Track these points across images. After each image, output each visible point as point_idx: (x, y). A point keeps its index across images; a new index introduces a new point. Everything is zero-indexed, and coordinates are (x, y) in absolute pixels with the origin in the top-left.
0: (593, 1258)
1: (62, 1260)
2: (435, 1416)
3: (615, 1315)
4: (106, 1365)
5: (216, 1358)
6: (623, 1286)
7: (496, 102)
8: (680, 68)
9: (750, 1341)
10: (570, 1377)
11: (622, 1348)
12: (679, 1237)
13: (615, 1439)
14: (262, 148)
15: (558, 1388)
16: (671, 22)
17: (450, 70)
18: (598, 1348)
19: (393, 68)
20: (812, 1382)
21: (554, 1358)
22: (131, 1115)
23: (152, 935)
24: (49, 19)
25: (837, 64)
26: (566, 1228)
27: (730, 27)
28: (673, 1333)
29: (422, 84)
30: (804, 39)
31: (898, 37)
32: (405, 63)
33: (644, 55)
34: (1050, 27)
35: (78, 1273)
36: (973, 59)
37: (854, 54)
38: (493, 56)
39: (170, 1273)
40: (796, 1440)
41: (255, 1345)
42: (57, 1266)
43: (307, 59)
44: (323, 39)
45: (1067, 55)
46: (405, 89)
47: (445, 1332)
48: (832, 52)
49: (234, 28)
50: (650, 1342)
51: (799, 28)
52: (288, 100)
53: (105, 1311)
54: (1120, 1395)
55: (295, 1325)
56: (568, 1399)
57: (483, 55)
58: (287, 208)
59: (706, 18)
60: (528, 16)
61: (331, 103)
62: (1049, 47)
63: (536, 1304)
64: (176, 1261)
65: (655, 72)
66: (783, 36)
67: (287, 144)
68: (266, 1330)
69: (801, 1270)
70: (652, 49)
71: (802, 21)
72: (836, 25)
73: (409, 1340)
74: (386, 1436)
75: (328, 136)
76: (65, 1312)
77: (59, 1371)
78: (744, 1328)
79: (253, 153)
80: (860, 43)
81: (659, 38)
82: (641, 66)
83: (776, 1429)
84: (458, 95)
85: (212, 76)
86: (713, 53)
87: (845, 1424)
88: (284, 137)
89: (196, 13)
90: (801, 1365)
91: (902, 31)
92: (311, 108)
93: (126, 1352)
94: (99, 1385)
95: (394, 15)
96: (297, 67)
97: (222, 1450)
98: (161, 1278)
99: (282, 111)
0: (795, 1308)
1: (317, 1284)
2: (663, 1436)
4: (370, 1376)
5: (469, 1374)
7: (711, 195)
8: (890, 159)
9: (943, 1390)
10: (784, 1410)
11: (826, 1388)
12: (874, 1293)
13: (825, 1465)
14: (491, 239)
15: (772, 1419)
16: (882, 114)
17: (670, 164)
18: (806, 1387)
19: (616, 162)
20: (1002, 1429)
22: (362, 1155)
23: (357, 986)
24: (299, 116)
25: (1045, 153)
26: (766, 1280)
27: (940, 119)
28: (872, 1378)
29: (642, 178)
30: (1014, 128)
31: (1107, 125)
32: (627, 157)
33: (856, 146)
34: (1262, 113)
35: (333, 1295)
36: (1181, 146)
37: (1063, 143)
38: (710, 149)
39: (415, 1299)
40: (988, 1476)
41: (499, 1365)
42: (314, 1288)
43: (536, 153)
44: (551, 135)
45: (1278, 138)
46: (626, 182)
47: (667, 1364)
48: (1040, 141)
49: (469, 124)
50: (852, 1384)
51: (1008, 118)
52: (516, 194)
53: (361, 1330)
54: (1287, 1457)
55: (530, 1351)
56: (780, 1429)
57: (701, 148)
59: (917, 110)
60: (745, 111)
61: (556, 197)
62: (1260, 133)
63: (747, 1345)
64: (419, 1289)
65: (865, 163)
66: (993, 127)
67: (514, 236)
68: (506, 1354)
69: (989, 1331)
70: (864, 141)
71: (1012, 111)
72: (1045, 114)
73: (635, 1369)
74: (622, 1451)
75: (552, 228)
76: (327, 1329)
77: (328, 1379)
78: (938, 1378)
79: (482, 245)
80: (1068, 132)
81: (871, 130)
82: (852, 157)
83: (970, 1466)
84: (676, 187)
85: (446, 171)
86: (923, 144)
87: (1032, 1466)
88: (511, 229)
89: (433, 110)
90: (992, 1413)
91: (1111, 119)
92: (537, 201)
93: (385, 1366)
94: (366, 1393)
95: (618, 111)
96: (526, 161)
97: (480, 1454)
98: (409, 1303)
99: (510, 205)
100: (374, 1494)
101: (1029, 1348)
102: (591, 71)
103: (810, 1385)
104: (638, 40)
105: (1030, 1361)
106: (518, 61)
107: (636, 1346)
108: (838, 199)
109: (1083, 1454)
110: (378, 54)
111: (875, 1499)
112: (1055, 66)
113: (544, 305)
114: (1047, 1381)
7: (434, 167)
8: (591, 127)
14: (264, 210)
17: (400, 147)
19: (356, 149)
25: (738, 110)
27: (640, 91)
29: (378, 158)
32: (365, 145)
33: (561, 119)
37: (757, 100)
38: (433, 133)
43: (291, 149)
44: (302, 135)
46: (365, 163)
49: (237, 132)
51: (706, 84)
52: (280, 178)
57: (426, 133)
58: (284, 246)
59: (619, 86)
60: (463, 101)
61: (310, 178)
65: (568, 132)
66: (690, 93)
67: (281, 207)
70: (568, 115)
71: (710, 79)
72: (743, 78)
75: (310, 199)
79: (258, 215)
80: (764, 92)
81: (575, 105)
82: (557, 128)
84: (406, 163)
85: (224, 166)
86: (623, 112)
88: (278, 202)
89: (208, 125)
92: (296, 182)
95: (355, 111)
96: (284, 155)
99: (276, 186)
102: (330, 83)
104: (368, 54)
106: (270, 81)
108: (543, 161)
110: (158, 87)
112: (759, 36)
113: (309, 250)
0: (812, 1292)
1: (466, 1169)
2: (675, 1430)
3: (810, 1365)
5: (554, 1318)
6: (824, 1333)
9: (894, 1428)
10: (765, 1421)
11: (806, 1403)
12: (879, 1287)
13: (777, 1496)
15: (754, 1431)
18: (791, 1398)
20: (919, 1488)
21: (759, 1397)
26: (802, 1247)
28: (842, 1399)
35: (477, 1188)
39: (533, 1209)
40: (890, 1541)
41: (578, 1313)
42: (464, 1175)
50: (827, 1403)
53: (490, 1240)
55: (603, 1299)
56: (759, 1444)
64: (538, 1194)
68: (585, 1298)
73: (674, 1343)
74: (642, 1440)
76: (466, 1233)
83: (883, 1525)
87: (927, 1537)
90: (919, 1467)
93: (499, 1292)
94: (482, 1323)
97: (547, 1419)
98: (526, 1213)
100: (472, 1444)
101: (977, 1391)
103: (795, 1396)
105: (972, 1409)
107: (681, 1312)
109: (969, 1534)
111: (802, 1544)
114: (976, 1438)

### What is needed
Write out the lines above as a numbered list, leaving out any blank lines.

### Result
1. Track these points across images. After each image, output each visible point as point_idx: (x, y). A point keeps its index across images; a new index introduces a new point. Everything is zero-indexed, and coordinates are (x, y) in absolute pixels with the origin in the top-left.
2. 0: (593, 1258)
3. 1: (62, 1260)
4. 2: (435, 1416)
5. 3: (615, 1315)
6. 4: (106, 1365)
7. 5: (216, 1358)
8. 6: (623, 1286)
9. 7: (496, 102)
10. 8: (680, 68)
11. 9: (750, 1341)
12. 10: (570, 1377)
13. 11: (622, 1348)
14. 12: (679, 1237)
15. 13: (615, 1439)
16. 14: (262, 148)
17. 15: (558, 1388)
18. 16: (671, 22)
19. 17: (450, 70)
20. 18: (598, 1348)
21. 19: (393, 68)
22. 20: (812, 1382)
23. 21: (554, 1358)
24. 22: (131, 1115)
25. 23: (152, 935)
26. 24: (49, 19)
27. 25: (837, 64)
28. 26: (566, 1228)
29. 27: (730, 27)
30. 28: (673, 1333)
31. 29: (422, 84)
32. 30: (804, 39)
33. 31: (898, 37)
34. 32: (405, 63)
35. 33: (644, 55)
36. 34: (1050, 27)
37. 35: (78, 1273)
38. 36: (973, 59)
39. 37: (854, 54)
40. 38: (493, 56)
41. 39: (170, 1273)
42. 40: (796, 1440)
43. 41: (255, 1345)
44. 42: (57, 1266)
45. 43: (307, 59)
46. 44: (323, 39)
47. 45: (1067, 55)
48. 46: (405, 89)
49. 47: (445, 1332)
50. 48: (832, 52)
51. 49: (234, 28)
52. 50: (650, 1342)
53. 51: (799, 28)
54. 52: (288, 100)
55. 53: (105, 1311)
56. 54: (1120, 1395)
57. 55: (295, 1325)
58. 56: (568, 1399)
59. 57: (483, 55)
60. 58: (287, 208)
61. 59: (706, 18)
62. 60: (528, 16)
63. 61: (331, 103)
64. 62: (1049, 47)
65. 63: (536, 1304)
66. 64: (176, 1261)
67. 65: (655, 72)
68. 66: (783, 36)
69. 67: (287, 144)
70. 68: (266, 1330)
71. 69: (801, 1270)
72. 70: (652, 49)
73. 71: (802, 21)
74. 72: (836, 25)
75. 73: (409, 1340)
76. 74: (386, 1436)
77. 75: (328, 136)
78. 76: (65, 1312)
79. 77: (59, 1371)
80. 78: (744, 1328)
81. 79: (253, 153)
82. 80: (860, 43)
83. 81: (659, 38)
84. 82: (641, 66)
85. 83: (776, 1429)
86. 84: (458, 95)
87. 85: (212, 76)
88. 86: (713, 53)
89. 87: (845, 1424)
90. 88: (284, 137)
91. 89: (196, 13)
92. 90: (801, 1365)
93. 91: (902, 31)
94. 92: (311, 108)
95. 93: (126, 1352)
96. 94: (99, 1385)
97. 95: (394, 15)
98. 96: (297, 67)
99. 97: (222, 1450)
100. 98: (161, 1278)
101. 99: (282, 111)
102. 0: (795, 1308)
103. 1: (317, 1284)
104. 2: (663, 1436)
105. 4: (370, 1376)
106. 5: (469, 1374)
107. 7: (711, 195)
108. 8: (890, 159)
109. 9: (943, 1390)
110. 10: (784, 1410)
111. 11: (826, 1388)
112. 12: (874, 1293)
113. 13: (825, 1465)
114. 14: (491, 239)
115. 15: (772, 1419)
116. 16: (882, 114)
117. 17: (670, 164)
118. 18: (806, 1387)
119. 19: (616, 162)
120. 20: (1002, 1429)
121. 22: (362, 1155)
122. 23: (357, 986)
123. 24: (299, 116)
124. 25: (1045, 153)
125. 26: (766, 1280)
126. 27: (940, 119)
127. 28: (872, 1378)
128. 29: (642, 178)
129. 30: (1014, 128)
130. 31: (1107, 125)
131. 32: (627, 157)
132. 33: (856, 146)
133. 34: (1262, 113)
134. 35: (333, 1295)
135. 36: (1181, 146)
136. 37: (1063, 143)
137. 38: (710, 149)
138. 39: (415, 1299)
139. 40: (988, 1476)
140. 41: (499, 1365)
141. 42: (314, 1288)
142. 43: (536, 153)
143. 44: (551, 135)
144. 45: (1278, 138)
145. 46: (626, 182)
146. 47: (667, 1364)
147. 48: (1040, 141)
148. 49: (469, 124)
149. 50: (852, 1384)
150. 51: (1008, 118)
151. 52: (516, 194)
152. 53: (361, 1330)
153. 54: (1287, 1457)
154. 55: (530, 1351)
155. 56: (780, 1429)
156. 57: (701, 148)
157. 59: (917, 110)
158. 60: (745, 111)
159. 61: (556, 197)
160. 62: (1260, 133)
161. 63: (747, 1345)
162. 64: (419, 1289)
163. 65: (865, 163)
164. 66: (993, 127)
165. 67: (514, 236)
166. 68: (506, 1354)
167. 69: (989, 1331)
168. 70: (864, 141)
169. 71: (1012, 111)
170. 72: (1045, 114)
171. 73: (635, 1369)
172. 74: (622, 1451)
173. 75: (552, 228)
174. 76: (327, 1329)
175. 77: (328, 1379)
176. 78: (938, 1378)
177. 79: (482, 245)
178. 80: (1068, 132)
179. 81: (871, 130)
180. 82: (852, 157)
181. 83: (970, 1466)
182. 84: (676, 187)
183. 85: (446, 171)
184. 86: (923, 144)
185. 87: (1032, 1466)
186. 88: (511, 229)
187. 89: (433, 110)
188. 90: (992, 1413)
189. 91: (1111, 119)
190. 92: (537, 201)
191. 93: (385, 1366)
192. 94: (366, 1393)
193. 95: (618, 111)
194. 96: (526, 161)
195. 97: (480, 1454)
196. 98: (409, 1303)
197. 99: (510, 205)
198. 100: (374, 1494)
199. 101: (1029, 1348)
200. 102: (591, 71)
201. 103: (810, 1385)
202. 104: (638, 40)
203. 105: (1030, 1361)
204. 106: (518, 61)
205. 107: (636, 1346)
206. 108: (838, 199)
207. 109: (1083, 1454)
208. 110: (378, 54)
209. 111: (875, 1499)
210. 112: (1055, 66)
211. 113: (544, 305)
212. 114: (1047, 1381)
213. 7: (434, 167)
214. 8: (591, 127)
215. 14: (264, 210)
216. 17: (400, 147)
217. 19: (356, 149)
218. 25: (738, 110)
219. 27: (640, 91)
220. 29: (378, 158)
221. 32: (365, 145)
222. 33: (561, 119)
223. 37: (757, 100)
224. 38: (433, 133)
225. 43: (291, 149)
226. 44: (302, 135)
227. 46: (365, 163)
228. 49: (237, 132)
229. 51: (706, 84)
230. 52: (280, 178)
231. 57: (426, 133)
232. 58: (284, 246)
233. 59: (619, 86)
234. 60: (463, 101)
235. 61: (310, 178)
236. 65: (568, 132)
237. 66: (690, 93)
238. 67: (281, 207)
239. 70: (568, 115)
240. 71: (710, 79)
241. 72: (743, 78)
242. 75: (310, 199)
243. 79: (258, 215)
244. 80: (764, 92)
245. 81: (575, 105)
246. 82: (557, 128)
247. 84: (406, 163)
248. 85: (224, 166)
249. 86: (623, 112)
250. 88: (278, 202)
251. 89: (208, 125)
252. 92: (296, 182)
253. 95: (355, 111)
254. 96: (284, 155)
255. 99: (276, 186)
256. 102: (330, 83)
257. 104: (368, 54)
258. 106: (270, 81)
259. 108: (543, 161)
260. 110: (158, 87)
261. 112: (759, 36)
262. 113: (309, 250)
263. 0: (812, 1292)
264. 1: (466, 1169)
265. 2: (675, 1430)
266. 3: (810, 1365)
267. 5: (554, 1318)
268. 6: (824, 1333)
269. 9: (894, 1428)
270. 10: (765, 1421)
271. 11: (806, 1403)
272. 12: (879, 1287)
273. 13: (777, 1496)
274. 15: (754, 1431)
275. 18: (791, 1398)
276. 20: (919, 1488)
277. 21: (759, 1397)
278. 26: (802, 1247)
279. 28: (842, 1399)
280. 35: (477, 1188)
281. 39: (533, 1209)
282. 40: (890, 1541)
283. 41: (578, 1313)
284. 42: (464, 1175)
285. 50: (827, 1403)
286. 53: (490, 1240)
287. 55: (603, 1299)
288. 56: (759, 1444)
289. 64: (538, 1194)
290. 68: (585, 1298)
291. 73: (674, 1343)
292. 74: (642, 1440)
293. 76: (466, 1233)
294. 83: (883, 1525)
295. 87: (927, 1537)
296. 90: (919, 1467)
297. 93: (499, 1292)
298. 94: (482, 1323)
299. 97: (547, 1419)
300. 98: (526, 1213)
301. 100: (472, 1444)
302. 101: (977, 1391)
303. 103: (795, 1396)
304. 105: (972, 1409)
305. 107: (681, 1312)
306. 109: (969, 1534)
307. 111: (802, 1544)
308. 114: (976, 1438)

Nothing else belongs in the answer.